If Iraq wasn’t enough to convince us of the horrible miscalculations that were involved in their thinking, then consider the mess that would have been created from an equally ill-advised invasion of Iran.
Iran Deal Faces Senate War Dogs
Nicholas F. Benton
But to grasp the significance of this, it is vitally important to recognize that behind the partisan veneer of it all, as with most things in government, has been the horny hand of a non-partisan “military and industrial complex” which has expanded since the days when President Eisenhower warned against it to include the preponderance of forces on Wall Street.
Collectively these are the “dogs of war,” and their influence is pervasive through this entire debate.
In this context, Republicans are not Republicans, but effectively “lapdogs of war,” as most are, and Democrats who oppose the deal are likewise, not Democrats but “lapdogs of war.” In this context, as well, Israel is not Israel, but under right wing Prime Minister Netanyahu, fully aligned with those “dogs of war.”
There should be no doubt who are the dogs and who are their tails. No tail is wagging these dogs in this case: The most powerful war industries in the world are calling these shots, and everyone else functions as political mouthpieces.
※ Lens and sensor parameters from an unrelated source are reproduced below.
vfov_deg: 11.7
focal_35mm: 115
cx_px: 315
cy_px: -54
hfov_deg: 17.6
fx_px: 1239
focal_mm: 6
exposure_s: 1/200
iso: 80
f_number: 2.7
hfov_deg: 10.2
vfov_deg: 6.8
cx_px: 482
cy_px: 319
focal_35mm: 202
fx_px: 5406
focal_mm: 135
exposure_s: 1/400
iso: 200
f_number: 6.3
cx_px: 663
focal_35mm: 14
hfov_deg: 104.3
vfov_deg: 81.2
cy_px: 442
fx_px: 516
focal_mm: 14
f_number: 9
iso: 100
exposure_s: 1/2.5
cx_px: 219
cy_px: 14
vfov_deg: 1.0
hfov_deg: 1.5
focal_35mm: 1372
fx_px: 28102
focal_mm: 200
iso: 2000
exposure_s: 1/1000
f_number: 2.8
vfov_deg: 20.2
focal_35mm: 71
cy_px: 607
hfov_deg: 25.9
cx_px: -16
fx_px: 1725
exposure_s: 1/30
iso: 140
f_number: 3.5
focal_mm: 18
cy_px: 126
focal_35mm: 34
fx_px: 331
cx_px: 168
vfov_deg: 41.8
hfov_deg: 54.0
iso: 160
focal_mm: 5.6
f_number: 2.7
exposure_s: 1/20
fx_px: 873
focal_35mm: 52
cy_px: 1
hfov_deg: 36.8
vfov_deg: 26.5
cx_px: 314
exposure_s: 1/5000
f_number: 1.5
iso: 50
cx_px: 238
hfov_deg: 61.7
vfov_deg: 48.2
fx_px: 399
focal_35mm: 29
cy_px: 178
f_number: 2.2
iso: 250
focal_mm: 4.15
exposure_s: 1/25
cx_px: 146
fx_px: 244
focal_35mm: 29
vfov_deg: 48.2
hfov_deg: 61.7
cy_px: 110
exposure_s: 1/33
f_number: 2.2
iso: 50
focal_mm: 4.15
Netanyahu, for example, exposed himself totally aligned with this faction by his divisive action to bypass the President Obama to insist on addressing a joint session of Congress earlier this year. In the longer term, this was a grievous strategic error by Netanyahu and his controllers, because it revealed to the U.S. population in a way that hadn’t been so evident before that Israel is not the innocent and eternally grateful recipient of U.S. aid and security, but is as partisan in its pretensions to intercede in the U.S. political process as any Tea Party Republican senator.
Netanyahu’s “telling off” first of Obama and then the entire U.S. Congress has not set well with the American public, even if he was given plenty of cover by our many dogs of war. Simply put, in the minds of most Americans, it is no longer “Israel right or wrong.”
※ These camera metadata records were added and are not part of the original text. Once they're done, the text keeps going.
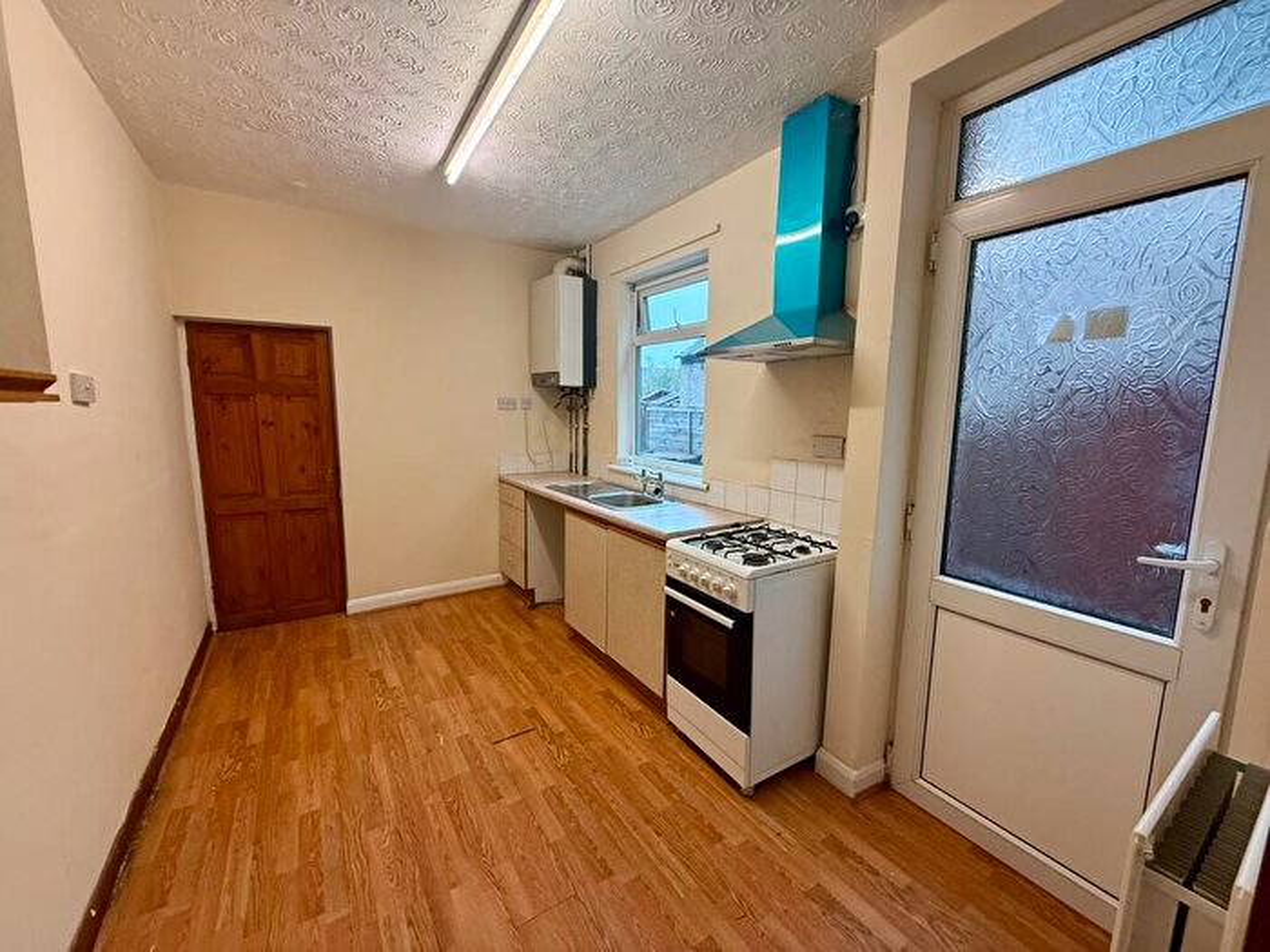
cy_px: 476
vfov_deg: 85.7
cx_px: 635
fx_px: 514
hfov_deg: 102.1
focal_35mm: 14
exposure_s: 1/100
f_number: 2.2
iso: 250
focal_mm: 2.22
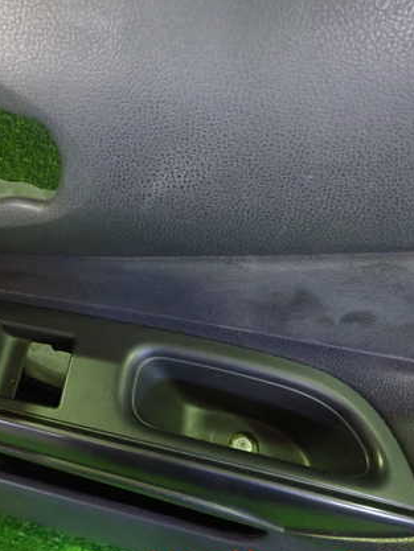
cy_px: 284
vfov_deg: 51.3
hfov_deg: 37.5
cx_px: 53
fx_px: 574
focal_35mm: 36
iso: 800
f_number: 2
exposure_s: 1/25
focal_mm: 4.5
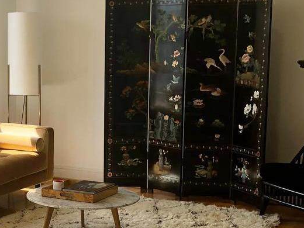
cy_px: 130
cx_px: -15
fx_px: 544
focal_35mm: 62
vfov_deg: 23.6
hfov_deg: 28.8
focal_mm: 3.99
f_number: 1.8
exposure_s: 1/219
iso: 20
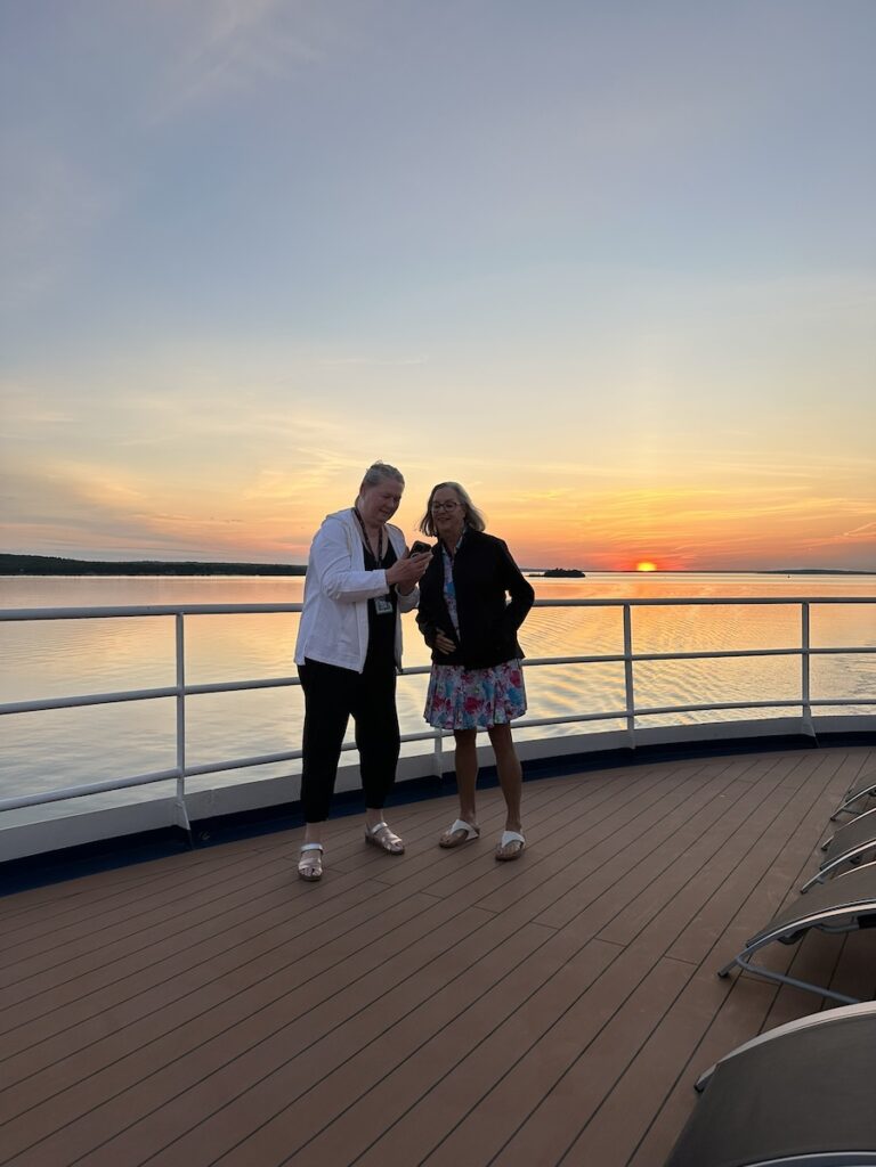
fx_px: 810
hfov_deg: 56.8
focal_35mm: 24
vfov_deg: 71.6
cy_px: 584
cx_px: 438
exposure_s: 1/659
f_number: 1.78
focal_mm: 6.86
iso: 80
When Republican presidential candidates like Mike Huckabee are now trying to “out-Trump Trump” with scandalous remarks, it is also making the American jewish community very nervous. When Huckabee claimed the Iran deal would “take the Israelis and march them to the doors of the ovens,” the Anti-Defamation League called his remarks “completely out of line and unacceptable,” and other pro-Israeli groups concurred.
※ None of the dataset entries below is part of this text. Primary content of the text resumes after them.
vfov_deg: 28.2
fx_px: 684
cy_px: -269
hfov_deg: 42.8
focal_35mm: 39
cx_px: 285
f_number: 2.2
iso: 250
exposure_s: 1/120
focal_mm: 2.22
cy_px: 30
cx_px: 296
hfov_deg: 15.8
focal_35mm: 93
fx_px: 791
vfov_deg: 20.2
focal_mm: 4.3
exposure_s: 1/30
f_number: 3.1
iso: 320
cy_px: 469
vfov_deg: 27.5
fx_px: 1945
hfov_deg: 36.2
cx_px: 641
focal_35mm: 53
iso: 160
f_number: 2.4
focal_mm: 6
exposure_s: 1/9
The Iran deal, as this week’s Congressional hearings are making more plain, is epochal and, as such, total anathema to the “dogs of war,” who are chewing many a rug now with borderline hysteria. The fact that the coalition of nations involved in developing this plan is so formidable underscores its importance, most particularly Russia.
These “dogs of war” (with apologies for my redundancy) circled themselves into a lobbying group that took the name the “Project for a New American Century” that arose in the aftermath of the 1991 Gulf War among those right wing policy wonks and their allies who unsuccessfully pressured President Bush Senior to follow Saddam Hussein all the day to Baghdad during that war. Bush Senior thought they were lunatics and he was right.
But among the first to sign on to this new menace to world peace was Florida Governor Jeb Bush. This group subsequently was welcomed into the White House after the U.S. Supreme Court handed Bush’s brother George the 2000 election.
The result is history, and such a fiasco ensued in both the military and financial spheres that Americans rushed their first African-American president to take charge, tasked with beginning to clean up eight years of unadulterated U.S. administrative chaos.
Had another “dog of war” won that 2008 election, or the 2012 one, then the world would surely now be on the brink of a global conflagration.
If Iraq wasn’t enough to convince us of the horrible miscalculations that were involved in their thinking, then consider the mess that would have been created from an equally ill-advised invasion of Iran.